Especially since it had been thirty years since he'd last talked to her.
Thirty years might be a stretch; he'd spoken on the phone to her, and even seen her on FaceTime over a computer screen, but they hadn't been face to face for all of three decades. Since their mother died, father had vanished (again), and life pulled them in their respective directions, the currents of career and love and personal interests had never brought them to the same state, let alone same town.
Until now. And now was over.
Apparently she had been in a club in one of the Strip hotels; no doubt he could recall which one by pulling out of his pocket the card nervously thrust at him by some casino functionary who had greeted him in the lobby of the hospital when he arrived, the same one who rushed out to pay his cabbie. They were clearly concerned that he was going to sue them, and it didn't suit his temperament to tell them there was not the faintest chance he would do that. The snappy suit was out of place in the hospital surroundings, and the wearer of it, after presenting his card and a request that Nelson call him if there was "anything we can do to help you in this painful time, anything at all," made his nervous exit – to everyone's relief.
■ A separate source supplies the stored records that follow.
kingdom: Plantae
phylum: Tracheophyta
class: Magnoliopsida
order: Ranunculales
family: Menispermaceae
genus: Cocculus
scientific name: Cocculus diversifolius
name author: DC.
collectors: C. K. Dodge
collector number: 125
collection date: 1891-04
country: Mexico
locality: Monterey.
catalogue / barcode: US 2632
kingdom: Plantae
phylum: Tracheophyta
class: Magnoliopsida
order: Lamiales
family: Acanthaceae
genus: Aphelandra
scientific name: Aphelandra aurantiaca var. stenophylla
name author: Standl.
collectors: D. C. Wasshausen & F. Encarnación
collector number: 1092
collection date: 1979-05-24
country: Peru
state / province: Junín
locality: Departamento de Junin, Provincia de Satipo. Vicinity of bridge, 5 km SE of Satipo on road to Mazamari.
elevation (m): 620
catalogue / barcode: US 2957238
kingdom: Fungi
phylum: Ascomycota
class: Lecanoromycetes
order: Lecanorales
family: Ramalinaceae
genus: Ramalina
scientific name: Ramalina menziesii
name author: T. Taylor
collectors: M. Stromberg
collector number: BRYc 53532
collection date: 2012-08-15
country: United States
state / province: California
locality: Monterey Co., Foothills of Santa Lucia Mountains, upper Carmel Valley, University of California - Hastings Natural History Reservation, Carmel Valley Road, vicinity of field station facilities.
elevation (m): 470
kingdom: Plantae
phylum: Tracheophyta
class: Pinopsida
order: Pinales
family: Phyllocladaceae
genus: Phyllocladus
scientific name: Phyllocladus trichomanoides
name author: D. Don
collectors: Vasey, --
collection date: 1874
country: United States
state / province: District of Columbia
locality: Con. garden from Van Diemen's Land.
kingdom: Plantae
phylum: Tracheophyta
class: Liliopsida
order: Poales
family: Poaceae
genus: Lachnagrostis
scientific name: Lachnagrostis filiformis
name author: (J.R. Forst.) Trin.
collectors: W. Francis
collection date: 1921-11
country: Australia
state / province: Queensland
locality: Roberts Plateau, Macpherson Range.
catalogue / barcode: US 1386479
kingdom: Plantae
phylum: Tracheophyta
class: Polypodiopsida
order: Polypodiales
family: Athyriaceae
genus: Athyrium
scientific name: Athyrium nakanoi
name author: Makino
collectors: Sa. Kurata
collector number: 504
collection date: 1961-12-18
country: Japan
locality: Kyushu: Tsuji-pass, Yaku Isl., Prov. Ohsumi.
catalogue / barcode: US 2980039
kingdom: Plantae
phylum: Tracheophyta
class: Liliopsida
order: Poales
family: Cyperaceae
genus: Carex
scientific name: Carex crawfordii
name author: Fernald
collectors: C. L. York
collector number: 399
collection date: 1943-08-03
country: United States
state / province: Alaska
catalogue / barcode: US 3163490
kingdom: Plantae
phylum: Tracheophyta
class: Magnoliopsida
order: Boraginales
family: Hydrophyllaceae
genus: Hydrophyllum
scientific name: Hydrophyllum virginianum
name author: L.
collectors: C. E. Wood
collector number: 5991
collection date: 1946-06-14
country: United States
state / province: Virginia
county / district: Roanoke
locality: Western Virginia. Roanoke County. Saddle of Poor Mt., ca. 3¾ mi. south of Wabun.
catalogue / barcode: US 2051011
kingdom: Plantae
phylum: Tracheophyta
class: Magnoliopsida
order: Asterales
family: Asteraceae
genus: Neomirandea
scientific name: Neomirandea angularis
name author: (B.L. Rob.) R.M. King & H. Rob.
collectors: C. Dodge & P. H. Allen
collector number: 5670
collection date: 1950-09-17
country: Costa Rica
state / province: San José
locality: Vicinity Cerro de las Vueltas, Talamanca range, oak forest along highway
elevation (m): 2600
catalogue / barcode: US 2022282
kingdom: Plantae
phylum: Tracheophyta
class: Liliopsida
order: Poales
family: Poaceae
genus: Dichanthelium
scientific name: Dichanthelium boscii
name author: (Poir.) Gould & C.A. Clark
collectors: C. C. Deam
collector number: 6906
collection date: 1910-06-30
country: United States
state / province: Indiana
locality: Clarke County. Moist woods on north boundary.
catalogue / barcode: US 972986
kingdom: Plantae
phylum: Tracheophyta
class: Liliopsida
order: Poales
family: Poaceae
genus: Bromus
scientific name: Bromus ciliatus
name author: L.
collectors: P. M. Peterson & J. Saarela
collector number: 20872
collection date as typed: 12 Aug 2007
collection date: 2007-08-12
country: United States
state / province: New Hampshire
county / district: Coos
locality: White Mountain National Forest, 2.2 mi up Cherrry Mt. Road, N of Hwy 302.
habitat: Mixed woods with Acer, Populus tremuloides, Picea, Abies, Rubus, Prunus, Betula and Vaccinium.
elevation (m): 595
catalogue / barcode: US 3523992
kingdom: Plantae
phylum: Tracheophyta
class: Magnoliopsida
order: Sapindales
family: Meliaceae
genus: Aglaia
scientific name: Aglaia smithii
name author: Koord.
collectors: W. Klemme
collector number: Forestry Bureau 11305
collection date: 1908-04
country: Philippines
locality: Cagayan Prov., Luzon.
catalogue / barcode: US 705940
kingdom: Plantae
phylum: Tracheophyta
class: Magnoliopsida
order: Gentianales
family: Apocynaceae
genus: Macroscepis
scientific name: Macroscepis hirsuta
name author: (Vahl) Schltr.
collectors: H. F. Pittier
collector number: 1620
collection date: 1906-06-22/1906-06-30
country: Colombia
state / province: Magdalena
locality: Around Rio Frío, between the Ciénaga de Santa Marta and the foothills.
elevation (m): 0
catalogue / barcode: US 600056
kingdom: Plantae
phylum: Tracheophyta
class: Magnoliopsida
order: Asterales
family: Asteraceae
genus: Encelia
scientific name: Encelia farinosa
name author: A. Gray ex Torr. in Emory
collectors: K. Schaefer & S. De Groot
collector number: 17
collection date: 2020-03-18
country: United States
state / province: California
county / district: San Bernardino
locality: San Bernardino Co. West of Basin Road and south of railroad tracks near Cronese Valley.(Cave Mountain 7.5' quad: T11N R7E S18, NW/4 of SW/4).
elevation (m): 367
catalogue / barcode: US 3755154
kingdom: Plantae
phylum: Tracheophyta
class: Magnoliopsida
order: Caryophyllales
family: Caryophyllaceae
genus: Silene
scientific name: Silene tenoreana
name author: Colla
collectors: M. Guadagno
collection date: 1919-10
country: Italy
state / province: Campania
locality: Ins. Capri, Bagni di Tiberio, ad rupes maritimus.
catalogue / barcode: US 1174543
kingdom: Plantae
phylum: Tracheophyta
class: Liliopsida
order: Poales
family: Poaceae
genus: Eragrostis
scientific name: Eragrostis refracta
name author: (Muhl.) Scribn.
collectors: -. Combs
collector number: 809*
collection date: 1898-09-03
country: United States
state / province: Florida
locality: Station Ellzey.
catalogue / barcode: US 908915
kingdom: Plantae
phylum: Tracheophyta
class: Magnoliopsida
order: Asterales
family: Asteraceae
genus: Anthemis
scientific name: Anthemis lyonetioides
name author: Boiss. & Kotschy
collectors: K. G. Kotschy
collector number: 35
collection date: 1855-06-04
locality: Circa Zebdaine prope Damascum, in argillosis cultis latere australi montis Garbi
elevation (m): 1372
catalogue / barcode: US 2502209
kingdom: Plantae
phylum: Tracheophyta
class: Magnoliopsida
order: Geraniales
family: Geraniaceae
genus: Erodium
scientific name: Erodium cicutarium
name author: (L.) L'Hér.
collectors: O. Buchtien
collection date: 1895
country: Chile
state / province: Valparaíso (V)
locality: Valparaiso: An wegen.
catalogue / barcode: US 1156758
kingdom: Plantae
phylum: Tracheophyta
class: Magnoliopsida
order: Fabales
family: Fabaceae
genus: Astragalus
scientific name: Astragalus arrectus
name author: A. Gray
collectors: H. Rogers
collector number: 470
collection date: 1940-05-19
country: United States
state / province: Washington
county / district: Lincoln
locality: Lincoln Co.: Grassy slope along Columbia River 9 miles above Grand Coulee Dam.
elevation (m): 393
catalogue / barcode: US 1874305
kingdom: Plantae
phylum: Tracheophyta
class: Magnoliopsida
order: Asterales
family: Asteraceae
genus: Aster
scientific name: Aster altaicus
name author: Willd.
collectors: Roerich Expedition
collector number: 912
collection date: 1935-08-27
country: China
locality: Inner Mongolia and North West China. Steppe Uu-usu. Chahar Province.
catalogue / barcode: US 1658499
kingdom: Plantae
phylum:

The hospital social worker had told him she was probably intoxicated, and probably had been bumped by a crowd coming out of the show, one of the singer/magic/acrobatic somethings common along Las Vegas Boulevard, and she ended up falling in front of a bus. Nelson was, obscurely, surprised that Las Vegas had buses, but they did.
And one had killed his sister. Or had been what killed her. He felt the need to be precise about his feelings, because he didn't care for what happened when he let his feelings run riot. That had happened before, a long time ago but recent in memory, and it wasn't going to happen again.
The paperwork from the other hospital where Sheryl had worked was rushed over, a sort of professional courtesy arranged by the social worker. When she (what was her name? another card in his pocket…) had handed him the sheaf of forms and documents, he noticed the top sheet was a standard employment document, with information like name, address (an apartment he'd already visited across town, nearly empty of personal materials, unsurprisingly since she'd only been in Las Vegas a few weeks), and next-of-kin info with his own name and address in Florida staring matter-of-factly back at him.
What surprised him was the name of the place she'd filled in for "Hometown." He'd never heard of it, nor did it make sense that she called it hers, since he was pretty sure she'd not lived there in her first twenty-plus years.
Granville, Ohio.
Nelson thought to himself, not out loud, but quite distinctly: I guess I need to go there.